While the Premier concedes emissions from the oil sands will continue to rise over the next several years, the province can make GHG emission inroads elsewhere, he believes. The province gets 85 per cent of its electricity from coal-fired plants – many of which were built in the 1960s and 70s.
“They’re all nearing the end of their useful life,” he said. “They’re in their wind-down phase and can be phased out and we can achieve very significant emissions reductions just by not burning coal. Coal is the source of most of the carbon emissions in the atmosphere. Forty per cent come from burning coal.”
He said he’s a big believer in renewable energy, noting that Alberta already has more capacity from wind power than anywhere else in the country. He said solar energy is also developing quickly. “I think what we should be doing is making investments in those areas in the context of an overall climate plan for the province,” Mr. Prentice said. “I think as people have seen in the early days since I’ve been Premier, this is not business as usual anymore in Alberta.”
The Premier was less declarative about announcing any kind of emission-reduction targets. Those likely won’t be made clear until his new climate plan is announced; the date is not known. He said the new climate-change manifesto will not be a “five-year plan. I’m talking about a 20-year plan of what we need to do.”
Meantime, Mr. Prentice has been immediately confronted with the same issues that his immediate predecessors in the job have faced: opening up new markets for Alberta oil. The province is has become the Wal-Mart of the energy world, he said, a land-locked, low-cost supplier of oil that has primarily one customer – the United States.
Finding a way out of this dilemma is now his problem. Getting access to tidewater is imperative, the Premier said, either on the East Coast or the West – and preferably both. He warned of dire economic consequences if this doesn’t occur.
“Sometime around 2017, 2018, 2019 at the latest, we begin to run into a circumstance where there’s not enough pipeline capacity to absorb the energy that’s being produced in the province, and we start to get bottlenecks that will create the so-called differentials where we no longer get even continental prices but start to get deeply discounted prices instead,” the Premier said.

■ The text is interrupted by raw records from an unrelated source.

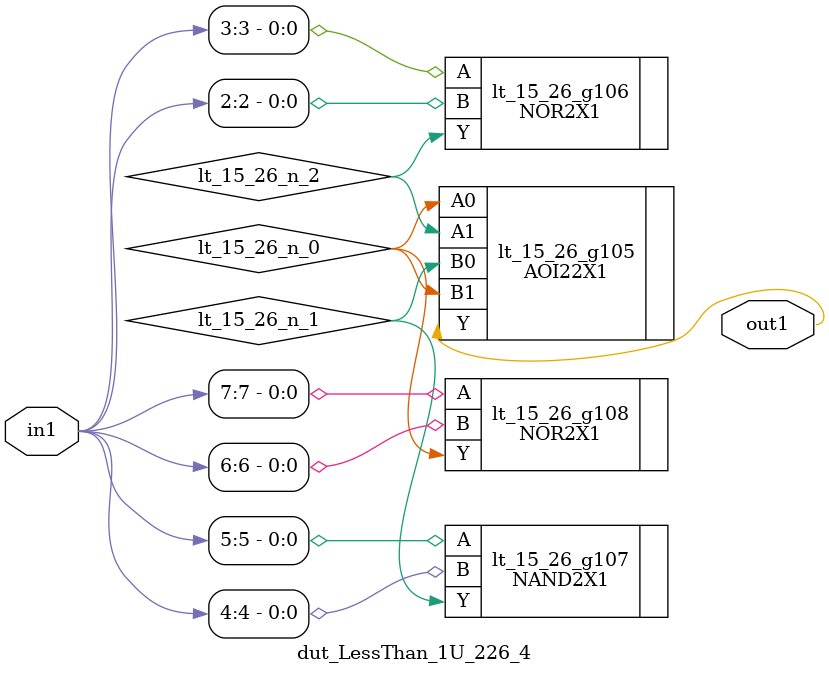
<source format=v>
`timescale 1ps / 1ps


module dut_LessThan_1U_226_4(in1, out1);
  input [7:0] in1;
  output out1;
  wire [7:0] in1;
  wire out1;
  wire lt_15_26_n_0, lt_15_26_n_1, lt_15_26_n_2;
  AOI22X1 lt_15_26_g105(.A0 (lt_15_26_n_0), .A1 (lt_15_26_n_2), .B0
       (lt_15_26_n_1), .B1 (lt_15_26_n_0), .Y (out1));
  NOR2X1 lt_15_26_g106(.A (in1[3]), .B (in1[2]), .Y (lt_15_26_n_2));
  NAND2X1 lt_15_26_g107(.A (in1[5]), .B (in1[4]), .Y (lt_15_26_n_1));
  NOR2X1 lt_15_26_g108(.A (in1[7]), .B (in1[6]), .Y (lt_15_26_n_0));
endmodule



</source>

He said that scenario will create a serious economic problem for Alberta and should be of concern to all Canadians, as it will have a “profound effect on the national economy post-2018.”
Mr. Prentice conceded that the pipeline project that has the likeliest chance of proceeding at the moment is Energy East – but even that is no sure thing. He noted, however, that there is now a “unique circumstance” in Canada where there are “similarly minded premiers [in power] who are very focused on the betterment of all of the provinces.”